Key takeaways from Barington Group's 84-page Darden proposal (Part 8 of 9)

(Continued from Part 7)

Tax impact on real estate holdings

Lastly, Barington recommends Darden move the company’s real estate from the restaurant business. Owning property allows a restaurant to save on rent. In other words, it’s like generating additional income. However, this is tax-inefficient because that additional income (or savings) will be taxed at a corporate rate, which means less money in investors’ pockets.

Real Estate REIT Barington

Creating a REIT

A separation of Darden’s real estate into a publicly traded REIT (real estate investment trust) should provide shareholders with the most immediate and tax-efficient path to unlocking the value of the company’s substantial real estate assets, notes the activist hedge fund. Plus, investors are typically willing to pay more for a return on a real estate than a restaurant business because they’re considered less risky.

Immediate gain

As an example, Penn National Gaming (PENN)—which owns, operates, or has ownership interests in gaming and racing facilities with a focus on slow machine entertainment—announced in November 15, 2012, its intention to form a REIT from its internal real property assets.

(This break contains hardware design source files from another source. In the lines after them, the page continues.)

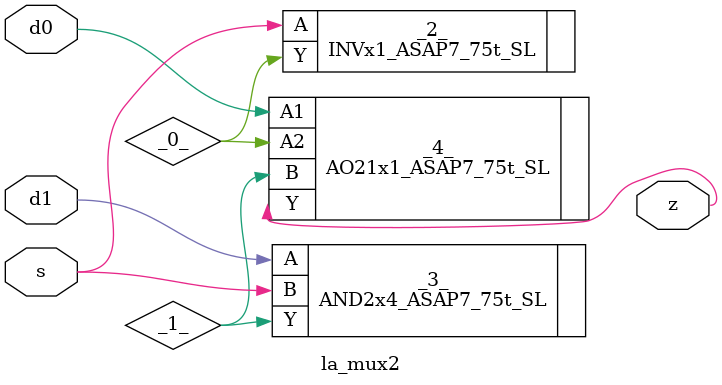
<source format=v>

/* Generated by Yosys 0.44 (git sha1 80ba43d26, g++ 11.4.0-1ubuntu1~22.04 -fPIC -O3) */

(* top =  1  *)
(* src = "inputs/la_mux2.v:10.1-21.10" *)
module la_mux2 (
    d0,
    d1,
    s,
    z
);
  wire _0_;
  wire _1_;
  (* src = "inputs/la_mux2.v:13.12-13.14" *)
  input d0;
  wire d0;
  (* src = "inputs/la_mux2.v:14.12-14.14" *)
  input d1;
  wire d1;
  (* src = "inputs/la_mux2.v:15.12-15.13" *)
  input s;
  wire s;
  (* src = "inputs/la_mux2.v:16.12-16.13" *)
  output z;
  wire z;
  INVx1_ASAP7_75t_SL _2_ (
      .A(s),
      .Y(_0_)
  );
  AND2x4_ASAP7_75t_SL _3_ (
      .A(d1),
      .B(s),
      .Y(_1_)
  );
  AO21x1_ASAP7_75t_SL _4_ (
      .A1(d0),
      .A2(_0_),
      .B (_1_),
      .Y (z)
  );
endmodule

</source>
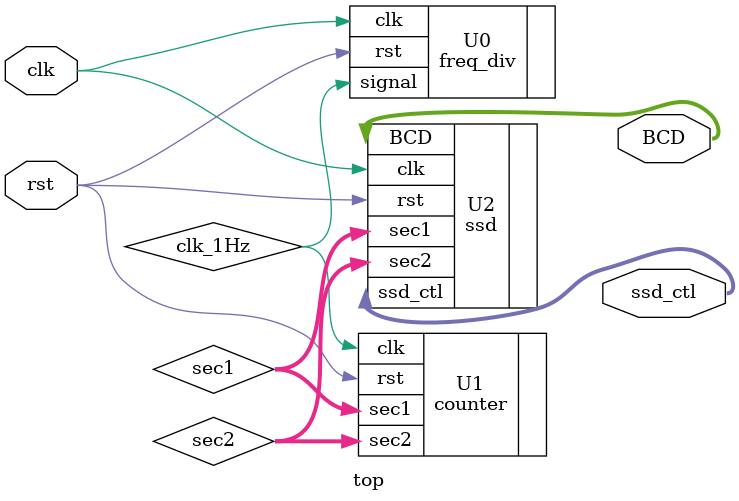
<source format=v>
`timescale 1ns / 1ps

module top(
    input clk,
    input rst,
    output [3:0] ssd_ctl,
    output [7:0] BCD
    );
    
wire clk_1Hz;
wire [3:0] sec1, sec2;

freq_div U0 (.clk(clk), .rst(rst), .signal(clk_1Hz));
counter U1 (.clk(clk_1Hz), .rst(rst), .sec1(sec1), .sec2(sec2));
ssd U2 (.clk(clk), .rst(rst), .sec1(sec1), .sec2(sec2), .ssd_ctl(ssd_ctl), .BCD(BCD));

endmodule

</source>
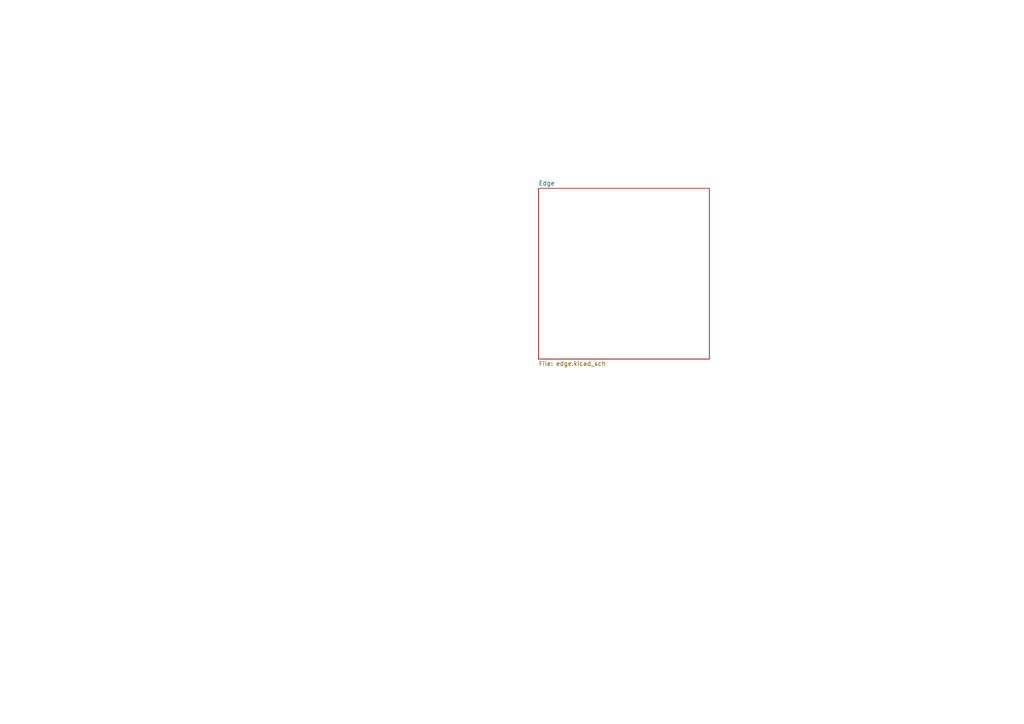
<source format=kicad_sch>
(kicad_sch
	(version 20231120)
	(generator "eeschema")
	(generator_version "8.0")
	(uuid "4f55cf3c-3248-4ee4-bf4f-ff54bd3d747f")
	(paper "A4")
	(lib_symbols)
	(sheet
		(at 156.21 54.61)
		(size 49.53 49.53)
		(fields_autoplaced yes)
		(stroke
			(width 0.1524)
			(type solid)
		)
		(fill
			(color 0 0 0 0.0000)
		)
		(uuid "f7aa3f53-84b3-4c68-b6c1-c53d889d67eb")
		(property "Sheetname" "Edge"
			(at 156.21 53.8984 0)
			(effects
				(font
					(size 1.27 1.27)
				)
				(justify left bottom)
			)
		)
		(property "Sheetfile" "edge.kicad_sch"
			(at 156.21 104.7246 0)
			(effects
				(font
					(size 1.27 1.27)
				)
				(justify left top)
			)
		)
		(instances
			(project "testrack_module_breakout"
				(path "/4f55cf3c-3248-4ee4-bf4f-ff54bd3d747f"
					(page "2")
				)
			)
		)
	)
	(sheet_instances
		(path "/"
			(page "1")
		)
	)
)
</source>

Immediately after the announcement, PENN rose 28.2% for the day.

A REIT comprised only of Darden’s real estate properties may look quite risky from an individual investment standpoint, so investors may not receive its full value initially. But it also means an opportunity if Darden could turn its mature brands around. Plus, it could open up opportunities to acquire more restaurant properties in the future to increase shareholders’ dividends.

Further acquisition

On December 9, 2013, Gaming and Leisure Properties Inc. (GLPI)—a spinoff of PENN—announced its first acquisition when acquiring a riverboat casino complex. Joel Simkins of Credit Suisse said, “This lease [the acquisition of the riverboat casino complex] serves as a case study that GLPI can roll up smaller, single-asset properties.” Darden’s post-spinoff REIT could become a specialized REIT that only invests in restaurant properties.

Disposing a REIT is a way to unlock value

While the REIT structures used by Loblaws and Canadian Tire aren’t available under U.S. REIT rules, they nonetheless show that value can be unlocked by creating a REIT. On the day of its announcements, Loblaws’ share price rose 13.7% and Canadian Tire’s rose 11.2%.